本文抜粋:
= = = = =

これは単なる「ネスレ・ボイコット」的告発映画でも、勇気あるひとりの男の物語でもない。
この映画、公式サイト(下に引用)の解説などを読みますと、グローバル企業の不正を暴く告発映画のように思われるかもしれませんが、そう簡単な問題ではありません。
確かに、「巨大企業の悪」対「それに立ち向かう正義の一個人」という図式は、宣伝上は受けるかもしれませんが、ダニス・タノヴィッチ監督の意図は、もう少し違ったところにあるような気がします。
前作の「鉄くず拾いの物語」を思い返してみれば、世の中の理不尽さや社会の不公平さを描いていながら、そのことがことさら強調されることはなく、ただひたすら家族のことを思うひとりの男の姿を描いているだけでした。
監督:ダニス・タノヴィッチ
パキスタンで大手グローバル企業に就職したアヤンは、赤ん坊の粉ミルクを手に病院を行き来、ついにトップセールスマンになる。しかしある日、不衛生な水で溶かした粉ミルクを飲んだ乳幼児が死亡していることを知る。その事実を知っていながら責任放棄をする企業。アヤンは世界最大企業を訴えようとする。しかし、立ちはだかる巨大な権力の壁。ついには人生の全てを投げうって立ち向かう。(公式サイト)
引用したストーリーを補足しますと、
まず、映画の中の大手グローバル企業というのは「ネスレ」のことであり、粉ミルクの問題というのは、ネスレだけではないのでしょうが、そうした企業が東南アジアなど発展途上国へ進出するにあたって、医師や病院に(映画の中では付け届けや賄賂を使い)入り込み、母乳より人工乳を勧めることで販売を推し進め、結果として、インフラの整っていない地域では汚れた水でミルクを作ることから(映画の中では下痢による脱水症状などの)病気を引き起こし乳児たちが死に至るという社会問題です。

= = = = =

元データ:
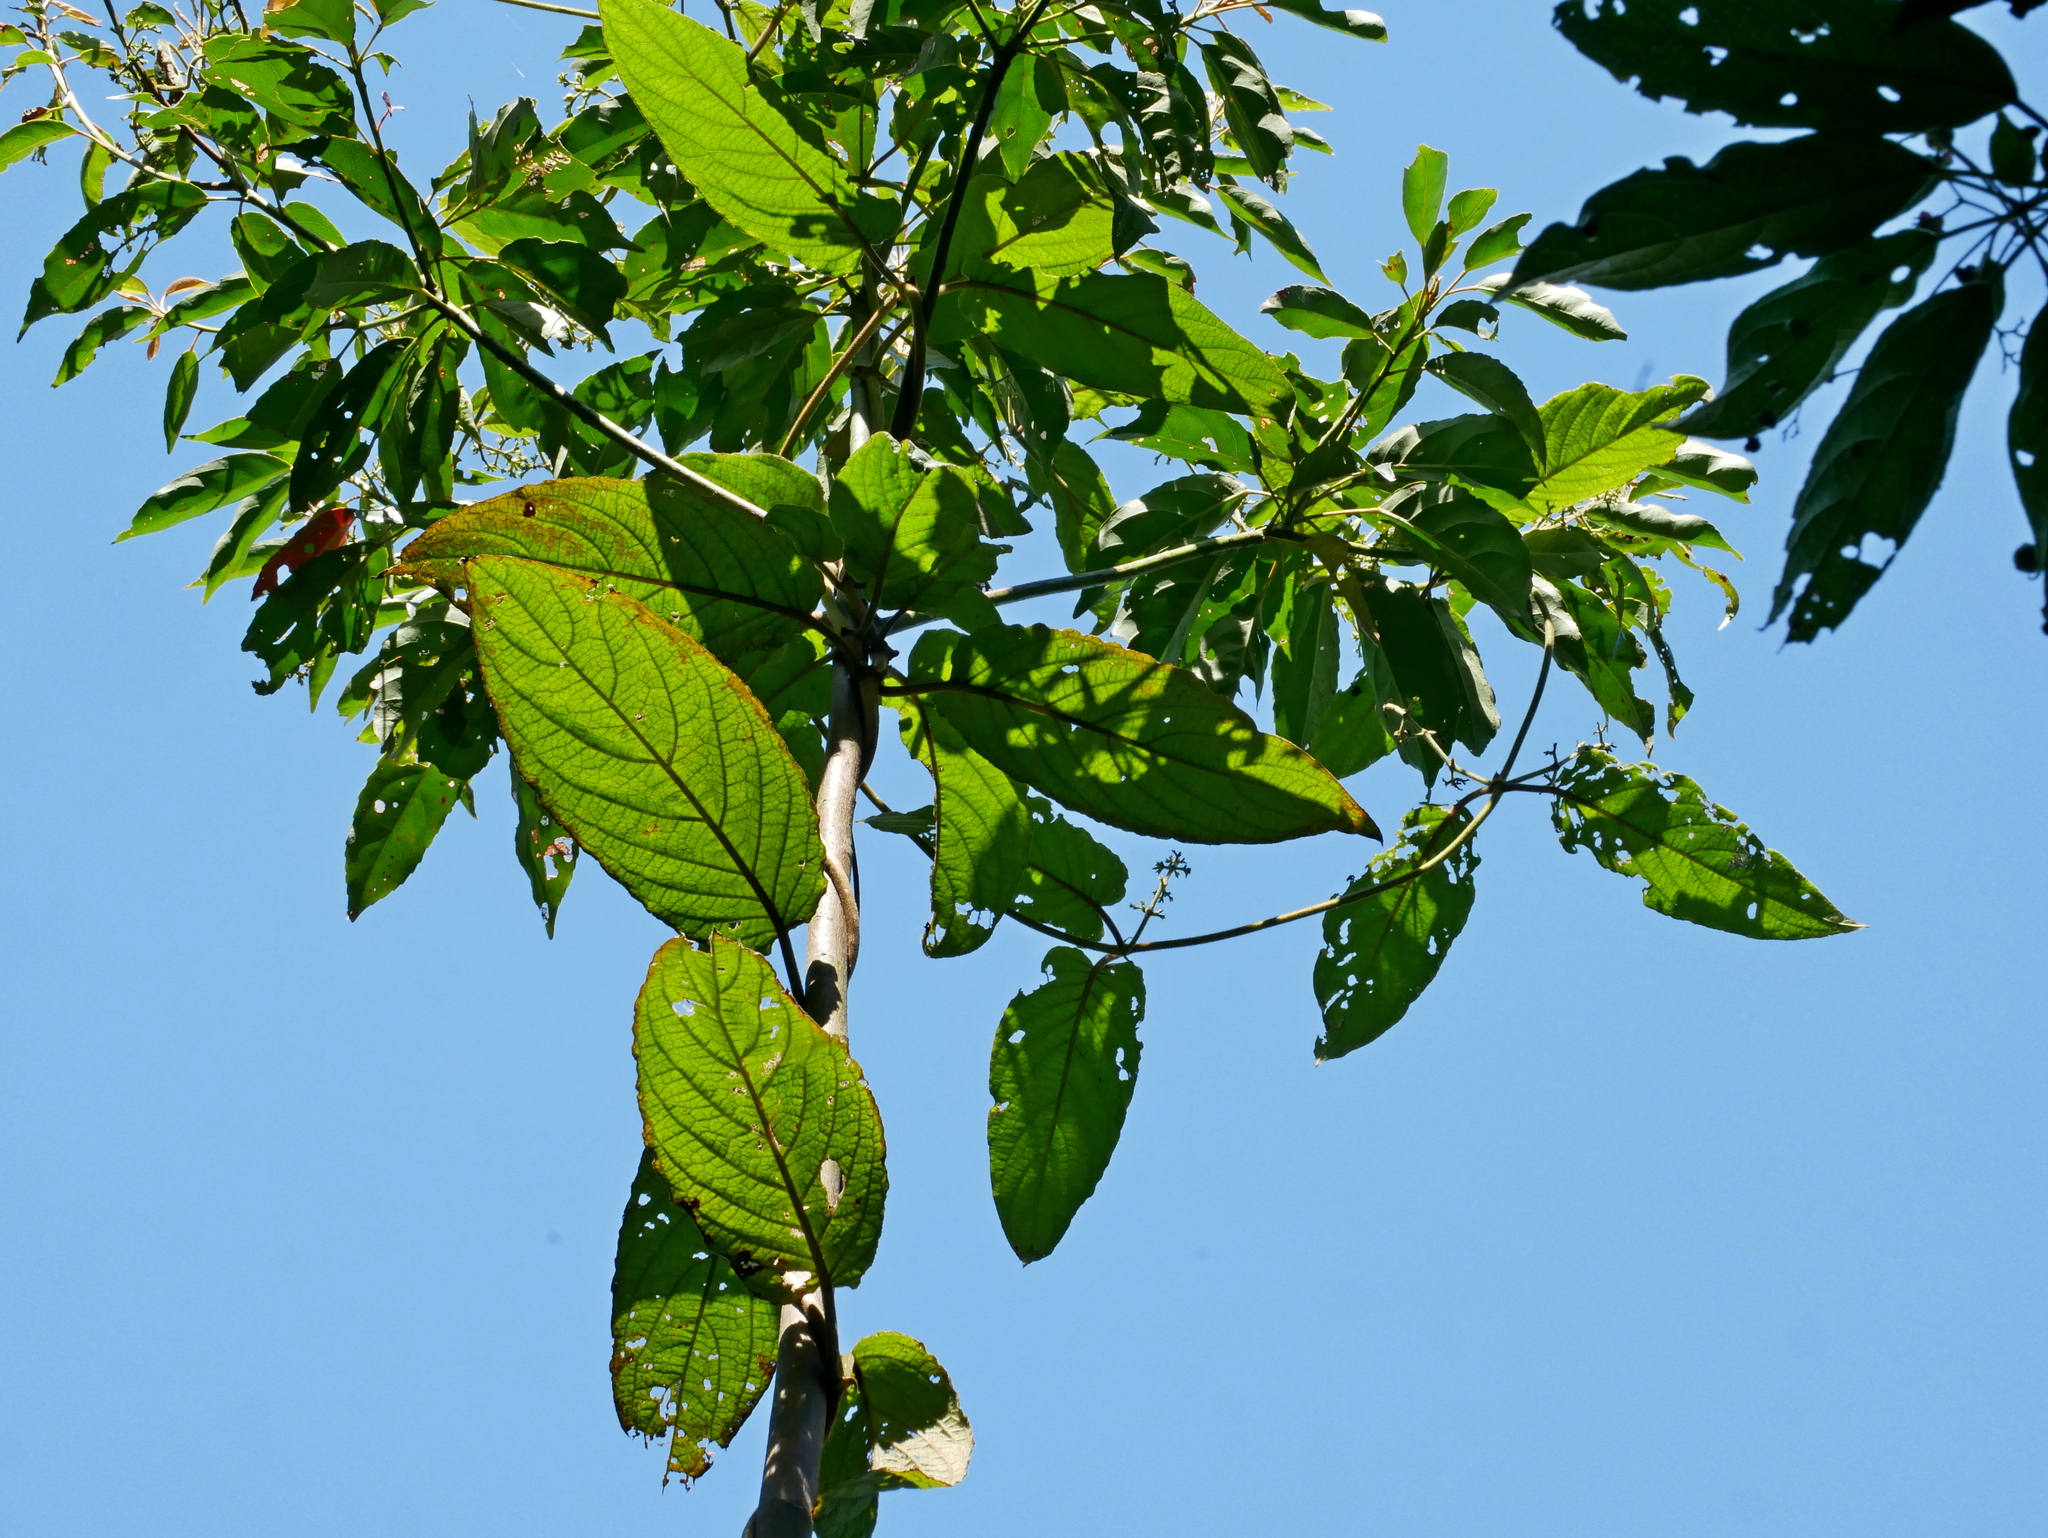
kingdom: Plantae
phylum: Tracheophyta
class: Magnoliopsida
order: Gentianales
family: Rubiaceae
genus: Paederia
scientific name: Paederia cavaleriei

= = = = =

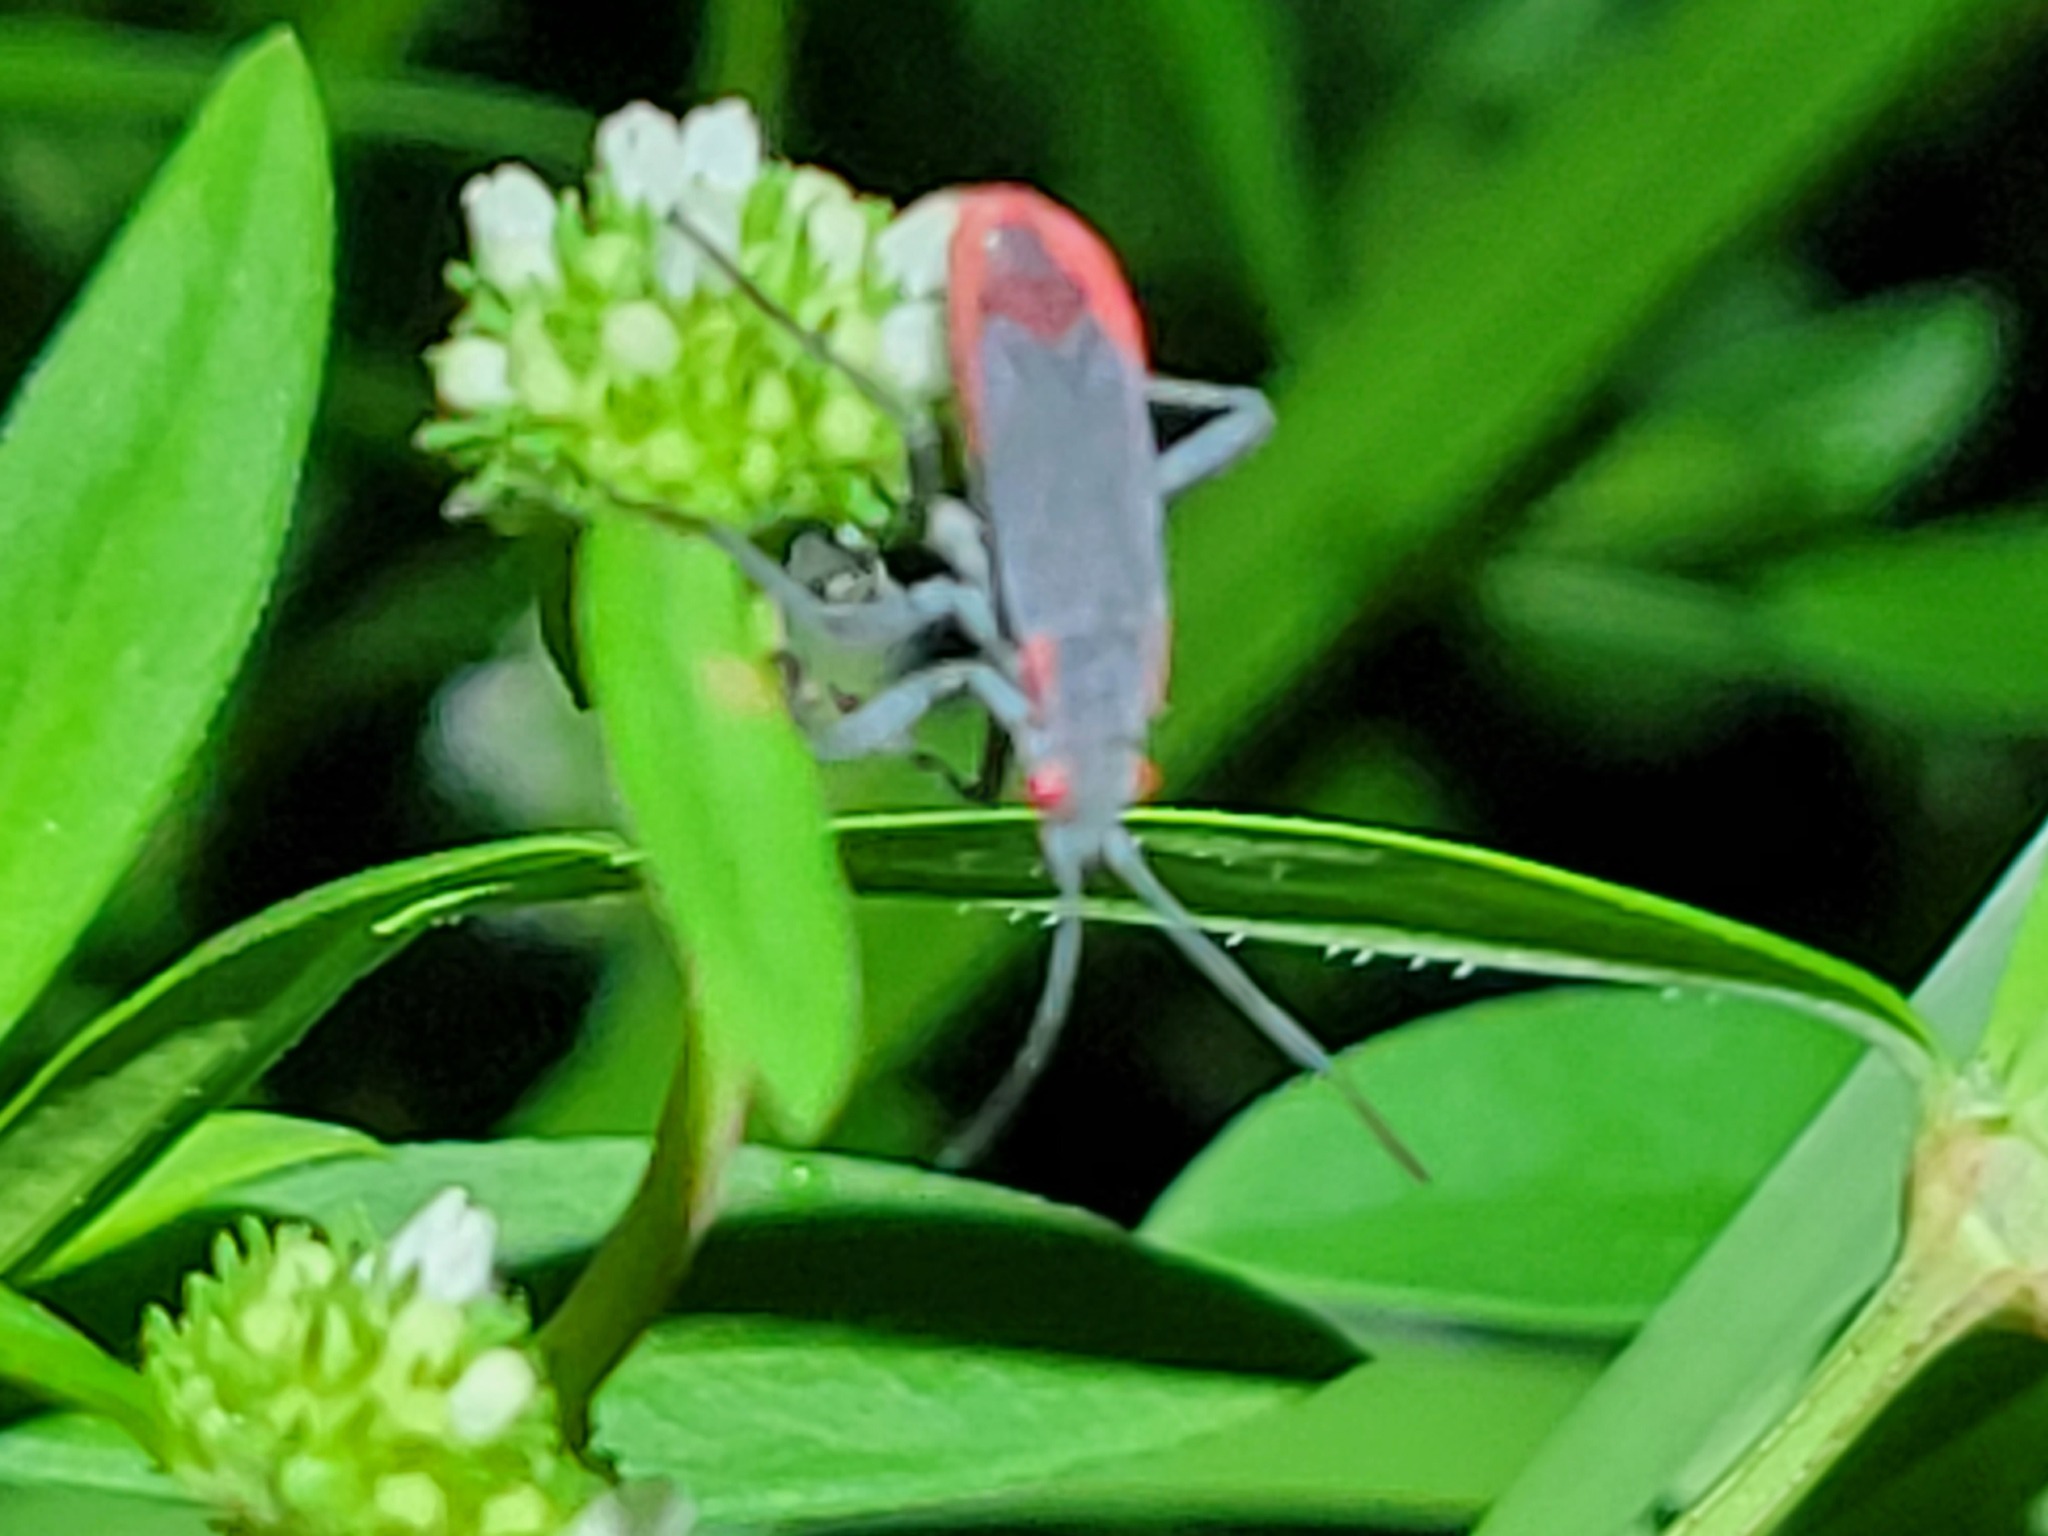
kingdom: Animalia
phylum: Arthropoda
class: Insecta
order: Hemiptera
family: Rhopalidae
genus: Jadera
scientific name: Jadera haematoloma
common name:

= = = = =

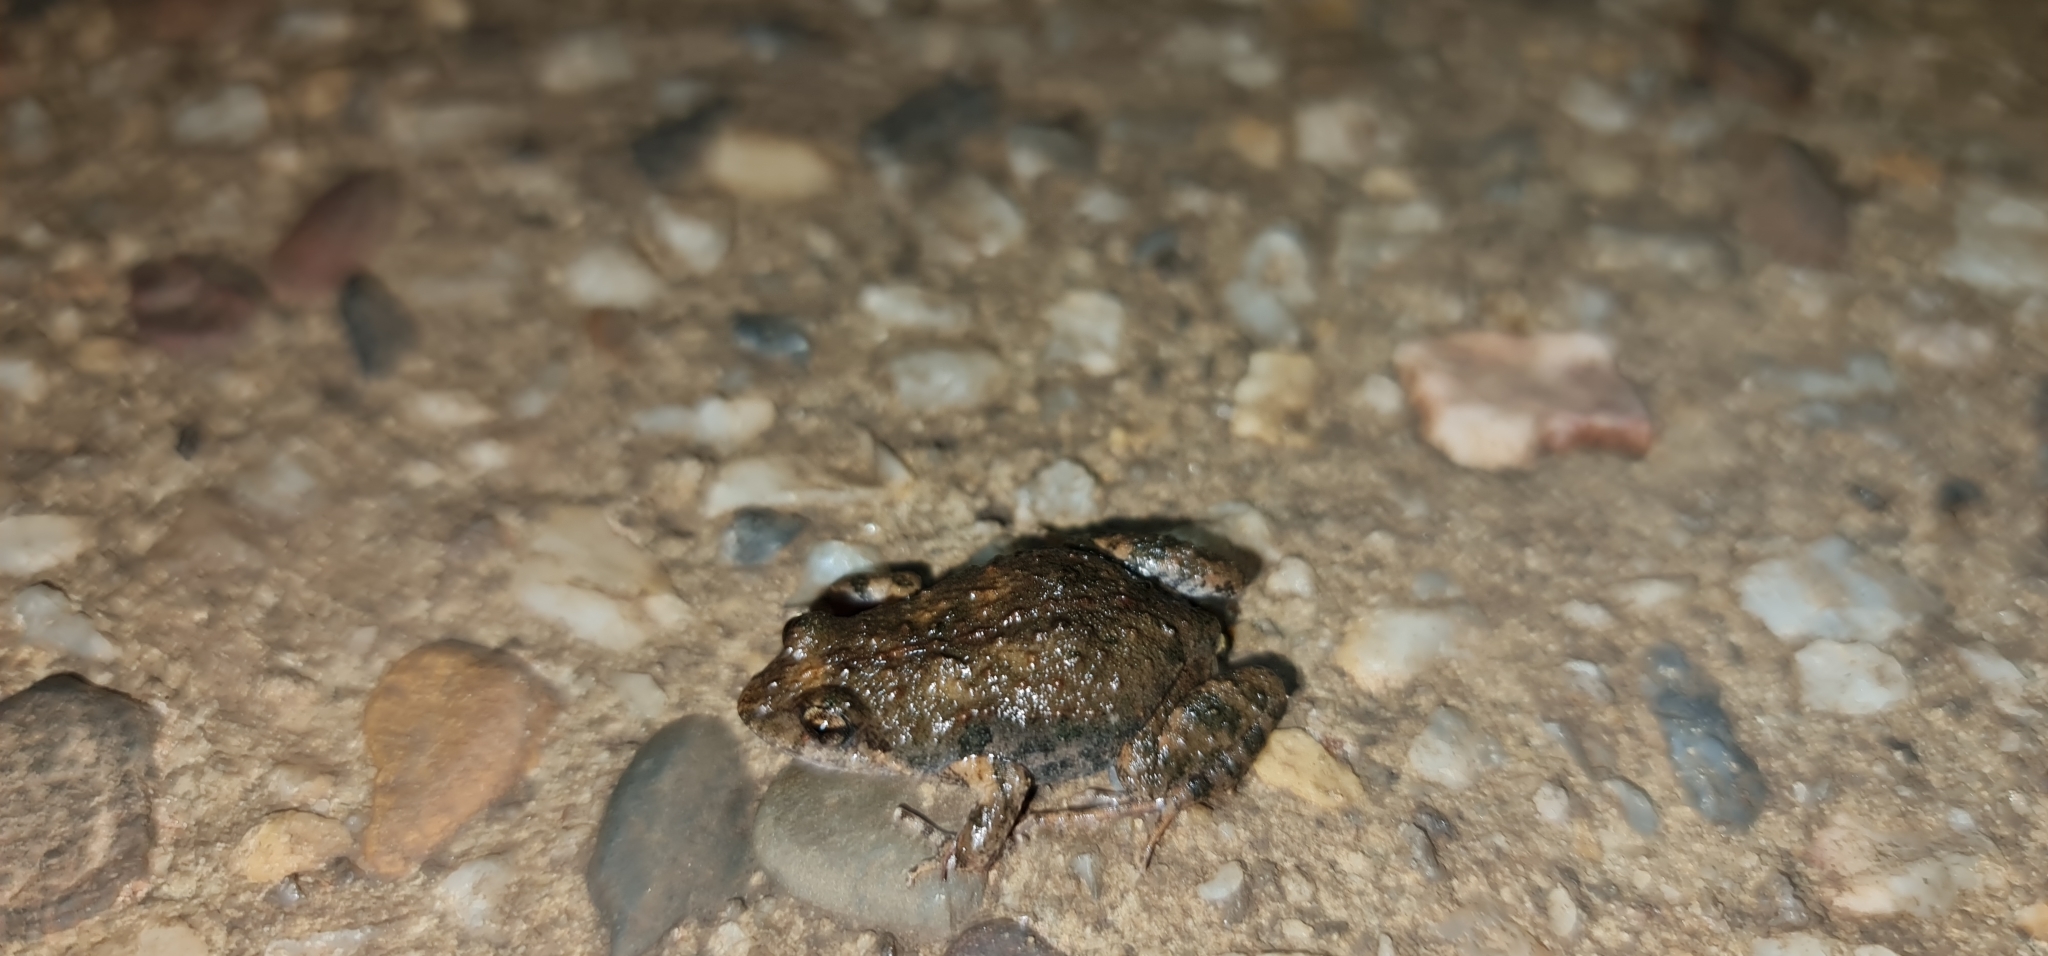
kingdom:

= = = = =

取り組む課題:
1. 映画評のうち「この映画、公式サイト(下に引」から始まり「ころにあるような気がします。」まで続く部分を、「宣伝上」を「興行上」に差し替えたうえで書き直せ。
2. 映画評によれば、映画の中の大手グローバル企業とはどの企業のことか。
3. ダニス・タノヴィッチ監督の映画を論じた映画評の続きを、最後の文の後から書き継げ。
このデータは、ここで行う作業とは関係がない。

回答一覧:
1.
この映画、公式サイト(下に引用)の解説などを読みますと、グローバル企業の不正を暴く告発映画のように思われるかもしれませんが、そう簡単な問題ではありません。
確かに、「巨大企業の悪」対「それに立ち向かう正義の一個人」という図式は、興行上は受けるかもしれませんが、ダニス・タノヴィッチ監督の意図は、もう少し違ったところにあるような気がします。

2. ネスレ

3.
で、主人公のアヤン(イムラン・ハシュミ)は、そのことを知らずに粉ミルクを売りまくるわけですが、上にも書きましたように、医師や看護婦(士)に付け届けや賄賂を贈って営業成績をあげるわけです。
このあたりの描き方がかなり重要で、つまり付け届けや賄賂は日常的なことであり、誰もが悪いことだとは思っていないのです。アヤンの上司はそれ用の現金を渡し、賄賂を使って売り込むことを推奨しますし、アヤン自身も悪いことだと思っていません。医師は何らかの見返りを提供する営業マンと優先的に面会しますし、看護婦(士)も付け届けを喜んで受け取り、要求もしたりします。
そして2年後、友人の医師から「お前の売っている粉ミルクで赤ちゃんが死んでいる」と責められたアヤンは、会社を辞める決心をし、会社宛に販売中止を求める要求書を送ります。確か「15日以内に販売を中止しなければ…」といった内容でしたので、法的な告発状ではなく会社宛の要求だったと思います。
そこらあたりまでが前半で、後半はアヤンと会社(映画の中ではラスタ社)との対立の中でアヤンの家族が危険にさらされたりすることでドラマが生まれていくわけですが、たしかにこれだけなら単純な告発映画でしょう。
実は、この映画、冒頭は、その何年後かに、アヤンとある映画製作者が skype で打ち合わせをするところから始まるのです。
その映画製作者たちは、この粉ミルクをめぐる問題をドキュメンタリーとして映画化しドイツで放映しようとしており、企業絡みの話であるだけに弁護士を交えたリスクマネージメントをしているわけで、その際のアヤンの話が映像として我々に見せられるという構成になっています。
上に、会社名が映画の中ではラスタ社と書きましたのは、この映画が二重構造になっていますので、映画の中というのはドキュメンタリーの中ということであり、この「汚れたミルク」の中でははっきりとネスレ社と語られています。映画製作者の「実名で問題ないか?」の問いに弁護士が「実名はだめ」と答えています。
で、この問題のドキュメンタリー化が持ち上がったのは、アヤンが会社を告発しようと行動を起こす過程で人権団体の女性と出会い、(多分)その女性がドイツの映画製作者に話を持ち込んだのだと思います。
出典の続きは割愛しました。